Empirical results span:

Fully connected networks for nonlinear regression: SiMEC-1D explores level sets to high accuracy, as shown with analytic surfaces $z = e^{x^2 + y^2 - 2}$ .
Convolutional neural networks on MNIST: For $784 \to 10$ softmax outputs, the null-class dimension is 774, and random walks yield synthetic samples classified identically.
Thermodynamic regression (power plant models): SiMEC walks in null directions keep output power fixed while exploring vast directions in input (environmental) variable space.

Step size selection is critical for numerical stability; larger $\delta$ can induce drift or exit the intended domain (Benfenati et al., 2021, Benfenati et al., 2024).

7. Theoretical and Practical Implications

The singular semi-Riemannian framework enables:

Identification of geometric structures underlying network invariances and decision boundaries.
Quantitative and coordinate-invariant analysis of robustness and adversarial vulnerability by examining Riemannian lengths and geodesics in the null and orthogonal directions.
Fast sampling and data augmentation in high-dimensional null classes via random walks, with complexity orders of magnitude lower than naive mesh-grid explorations.
Uniform treatment of modern DNN architectures, including non-smooth activations and structured layers, by local partitioning and piecewise analysis.
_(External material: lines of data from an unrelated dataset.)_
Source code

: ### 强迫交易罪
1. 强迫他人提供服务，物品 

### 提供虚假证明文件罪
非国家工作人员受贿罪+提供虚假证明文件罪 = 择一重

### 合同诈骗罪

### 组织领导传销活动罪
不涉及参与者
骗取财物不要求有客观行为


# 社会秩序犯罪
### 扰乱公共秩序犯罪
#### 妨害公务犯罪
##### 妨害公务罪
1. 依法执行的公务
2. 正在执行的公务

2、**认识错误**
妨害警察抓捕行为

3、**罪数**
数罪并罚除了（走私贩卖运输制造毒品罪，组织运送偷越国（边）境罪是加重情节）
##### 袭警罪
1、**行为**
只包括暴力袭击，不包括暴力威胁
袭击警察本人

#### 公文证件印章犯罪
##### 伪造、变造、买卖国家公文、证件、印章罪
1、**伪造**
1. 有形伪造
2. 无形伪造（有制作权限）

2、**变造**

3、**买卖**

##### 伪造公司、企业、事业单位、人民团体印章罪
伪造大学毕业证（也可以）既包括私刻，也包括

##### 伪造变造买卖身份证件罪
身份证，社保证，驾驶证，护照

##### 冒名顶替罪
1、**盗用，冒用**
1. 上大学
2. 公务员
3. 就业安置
The methods, grounded in differential geometry and implemented via automatic differentiation and linear algebra, provide a bridge between abstract mathematical theory and practical machine learning, with applications to generative modeling, uncertainty quantification, and classifier interpretation (Benfenati et al., 2021, Benfenati et al., 2021, Benfenati et al., 2024).